[SOURCE PASSAGE]

Behind the practiced hyperbole there’s something to this: the notion that rights in themselves exhaustively describe our moral lives presupposes a denuded and abstract account of the whole human person. The central insight of individual human rights, the unique significance of every human being, becomes “imperial” when not extended to other individuals by way of another moral insight central to the assignment of rights, human equality. Any account of individual rights that denies the essential gregariousness of the human person will inevitably struggle to connect the recognition of one’s own personal significance to the reciprocal recognition of the significance of others. Alan Gewirth famously described the foundation for such an inference as the Principle of Generic Consistency—an account so abstruse it could not possibly capture the actual experience of the way we discern and accept the moral importance of other human beings. In the Lockean account, the connection between rational rights bearing individuals is forged by consentual contract, or by our capacity for making rational arrangements with others on the basis of enlightened self-interest. Needless to say, it’s not clear that these arrangements require the most powerful moral bonds—the kinds of contracts Locke describes are themselves competitive versus moral, only understanding moral obligations as necessary contractual concessions. The Locekan version of contractual peace is not all that different from the rule governed Whole Foods parking lot Will describes.

[/SOURCE PASSAGE]

TASK LIST »
(1) Name every person the passage on individual rights mentions by name.
(2) Extend the passage on individual rights by a paragraph, starting after its final sentence.
The records that come next play no part here.

[MATERIAL SUPPLIED]

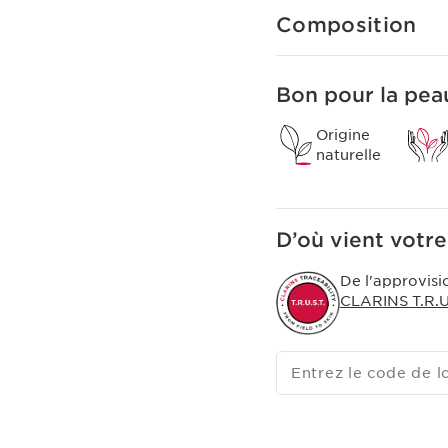
en la nettoyant.
Composition
Bon pour la peau
Origine
naturelle
D’où vient votre
De l'approvisi
CLARINS T.R.U.
Entrez le code de l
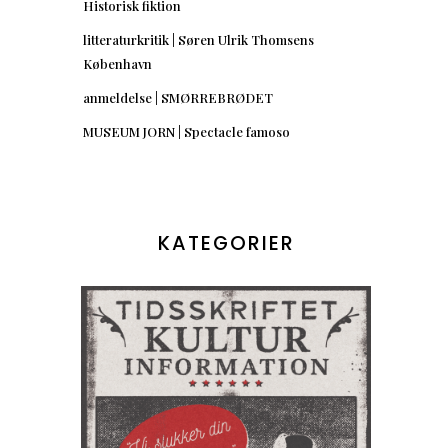
Historisk fiktion
litteraturkritik | Søren Ulrik Thomsens
København
anmeldelse | SMØRREBRØDET
MUSEUM JORN | Spectacle famoso
KATEGORIER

[/MATERIAL SUPPLIED]

TASK RESPONSES »
(1) Alan Gewirth, Locke, Will

(2)
The issue here is not merely that any conception of rights needs to be accompanied by the assignment of duties—the somewhat contrived bifurcation between rights and duties already signifies a departure from a realist depiction of lived moral experience. A more pressing problem is that the reduction of morality to rights requires a solipsistic encapsulation of the individual from the conditions that clarify and substantiate the claim of personal significance—from the conditions of loving dependance upon others or equal creation by God. The thymotic assertion that often accompanies rights talk has to be more than an empty demand—it’s hard to square the lionization of the individual  that accompanies the more libertarian interpretations of rights with the pale shadow of the human person their account assumes.